DOCUMENT EXCERPT:
[START]

Just after World War I, when Montreal was still a major port city, J&R Weir was a going concern in ship repairs and maintenance. They employed dozens of men known as engine fitters, skilled tradesmen who, with nothing more than a hammer, a chisel, a set of files and an assortment of measuring tools, fashioned precise steam engine parts from whole blocks of metal.

The engine-fitting trade did not survive the development of Ford-style assembly lines, but J&R Weir did. Cranes, welding and machining equipment were brought in; the premises were expanded. On a busy day, the interior would be filled with smoke and the loud clang of iron falling on concrete, with welders over in one corner, engine parts everywhere, and natural sunlight streaming through the windows and the haze. And every day was a busy day: employees often worked around the clock to complete repairs in time for the ships to sail.

J&R Weir did eventually close up shop, the combined result of the port's decline due to the St. Lawrence Seaway, shipping's decline relative to air and road transport, and the country's decline as a world shipping power--Canada never developed a reputation for metal shipbuilding like it did for the old wooden hulls. From the mid '70s on, the building stood abandoned and lifeless.

This is a terrible thing to happen to a building, even an industrial shop. According to the lore of Freemasonry, the stone-cutter's craft is a form of divine knowledge; buildings, properly crafted, mirror the structure of the human soul. But a building's true soul comes from the people and activity that inhabit it; remove the people and it becomes a neatly ordered, gravity-defying, hollow pile of rubble.

Worse still, the foundry symbolized the fate of the entire Récollets area. J&R Weir was surrounded by relics of an earlier industrial age. The Lachine Canal was put out of commission. The railway running through the middle of de la Commune, which once served all the industries along the canal, atrophied for lack of clients. Surrounding businesses faltered, and many fell like dominoes. Parking lots proliferated where buildings once stood.

In the mid '70s, Save Montreal tagged the area "an urban desert of dusty, old buildings" and demanded a Récollets redevelopment plan. But real estate developers avoided the area like the plague, and would have still if not for Szalwinski's aesthetic sensibility--combined, of course, with his surfeit of money.

Szalwinski says his brokers spent six months showing him sterile corporate low-rises and high-rises. By December 1995, he was getting impatient. "I told them, 'Let's get in the car and drive around. I'll show you what I want.'" He already knew: an industrial warehouse with lots of light, near the waterfront.

"The minute I saw this place, I said, 'This is it! This is the bloody building!'" His brokers, skeptical, counseled against it, but he was insistent, motivated by vision or hubris or a desire to indulge his personal tastes. Eighteen months and about $10 million later, Discreet moved in.

[END]

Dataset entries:
[START]

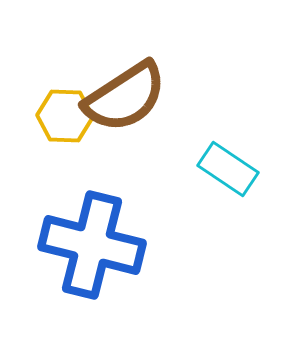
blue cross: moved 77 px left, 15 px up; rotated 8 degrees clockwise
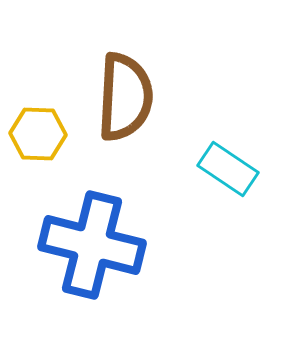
brown semicircle: rotated 54 degrees counterclockwise
yellow hexagon: moved 27 px left, 18 px down
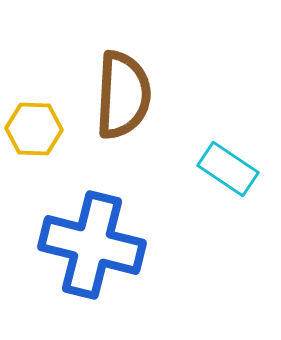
brown semicircle: moved 2 px left, 2 px up
yellow hexagon: moved 4 px left, 5 px up
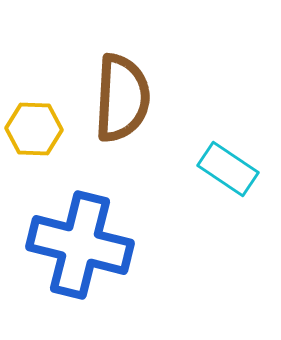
brown semicircle: moved 1 px left, 3 px down
blue cross: moved 12 px left
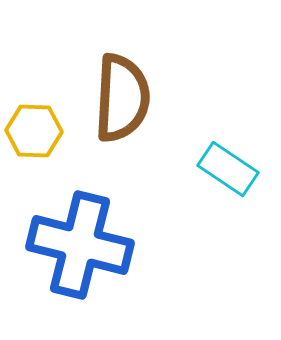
yellow hexagon: moved 2 px down
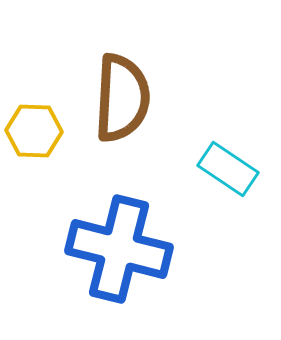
blue cross: moved 39 px right, 4 px down
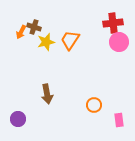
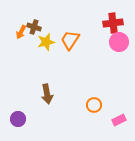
pink rectangle: rotated 72 degrees clockwise
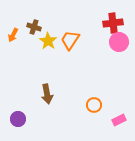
orange arrow: moved 8 px left, 3 px down
yellow star: moved 2 px right, 1 px up; rotated 24 degrees counterclockwise
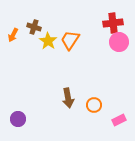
brown arrow: moved 21 px right, 4 px down
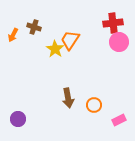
yellow star: moved 7 px right, 8 px down
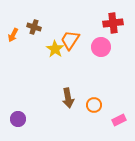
pink circle: moved 18 px left, 5 px down
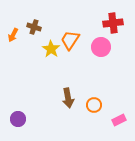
yellow star: moved 4 px left
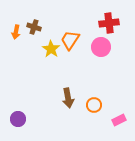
red cross: moved 4 px left
orange arrow: moved 3 px right, 3 px up; rotated 16 degrees counterclockwise
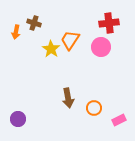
brown cross: moved 4 px up
orange circle: moved 3 px down
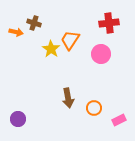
orange arrow: rotated 88 degrees counterclockwise
pink circle: moved 7 px down
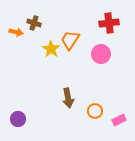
orange circle: moved 1 px right, 3 px down
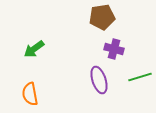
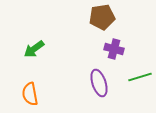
purple ellipse: moved 3 px down
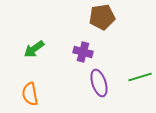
purple cross: moved 31 px left, 3 px down
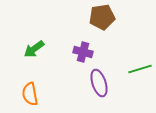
green line: moved 8 px up
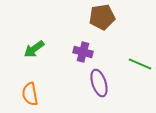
green line: moved 5 px up; rotated 40 degrees clockwise
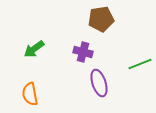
brown pentagon: moved 1 px left, 2 px down
green line: rotated 45 degrees counterclockwise
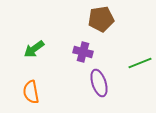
green line: moved 1 px up
orange semicircle: moved 1 px right, 2 px up
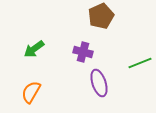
brown pentagon: moved 3 px up; rotated 15 degrees counterclockwise
orange semicircle: rotated 40 degrees clockwise
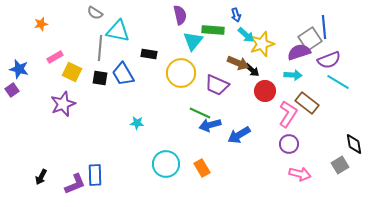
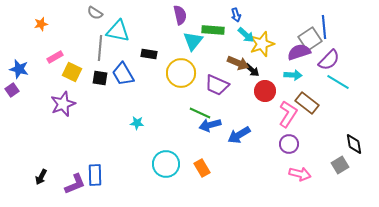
purple semicircle at (329, 60): rotated 25 degrees counterclockwise
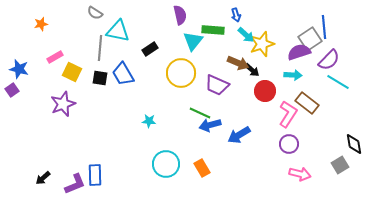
black rectangle at (149, 54): moved 1 px right, 5 px up; rotated 42 degrees counterclockwise
cyan star at (137, 123): moved 12 px right, 2 px up
black arrow at (41, 177): moved 2 px right, 1 px down; rotated 21 degrees clockwise
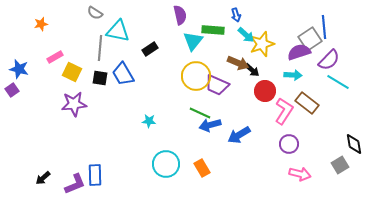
yellow circle at (181, 73): moved 15 px right, 3 px down
purple star at (63, 104): moved 11 px right; rotated 15 degrees clockwise
pink L-shape at (288, 114): moved 4 px left, 3 px up
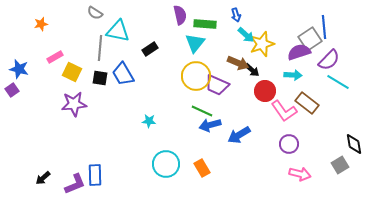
green rectangle at (213, 30): moved 8 px left, 6 px up
cyan triangle at (193, 41): moved 2 px right, 2 px down
pink L-shape at (284, 111): rotated 112 degrees clockwise
green line at (200, 113): moved 2 px right, 2 px up
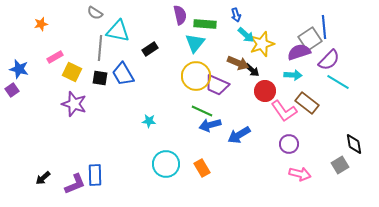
purple star at (74, 104): rotated 25 degrees clockwise
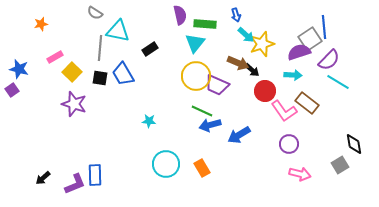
yellow square at (72, 72): rotated 18 degrees clockwise
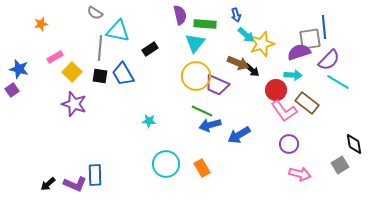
gray square at (310, 39): rotated 25 degrees clockwise
black square at (100, 78): moved 2 px up
red circle at (265, 91): moved 11 px right, 1 px up
black arrow at (43, 178): moved 5 px right, 6 px down
purple L-shape at (75, 184): rotated 45 degrees clockwise
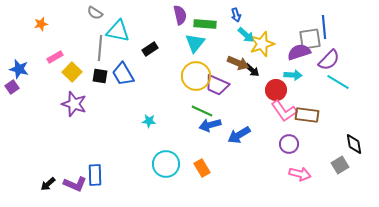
purple square at (12, 90): moved 3 px up
brown rectangle at (307, 103): moved 12 px down; rotated 30 degrees counterclockwise
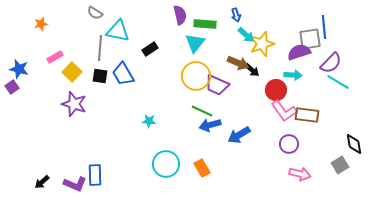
purple semicircle at (329, 60): moved 2 px right, 3 px down
black arrow at (48, 184): moved 6 px left, 2 px up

[END]

GOAL: In the J&R Weir excerpt, what hand tools did the engine fitters use to make steam engine parts from whole blocks of metal? The entries have no connection to the J&R Weir excerpt.

THE REPLY: A hammer, a chisel, a set of files and an assortment of measuring tools.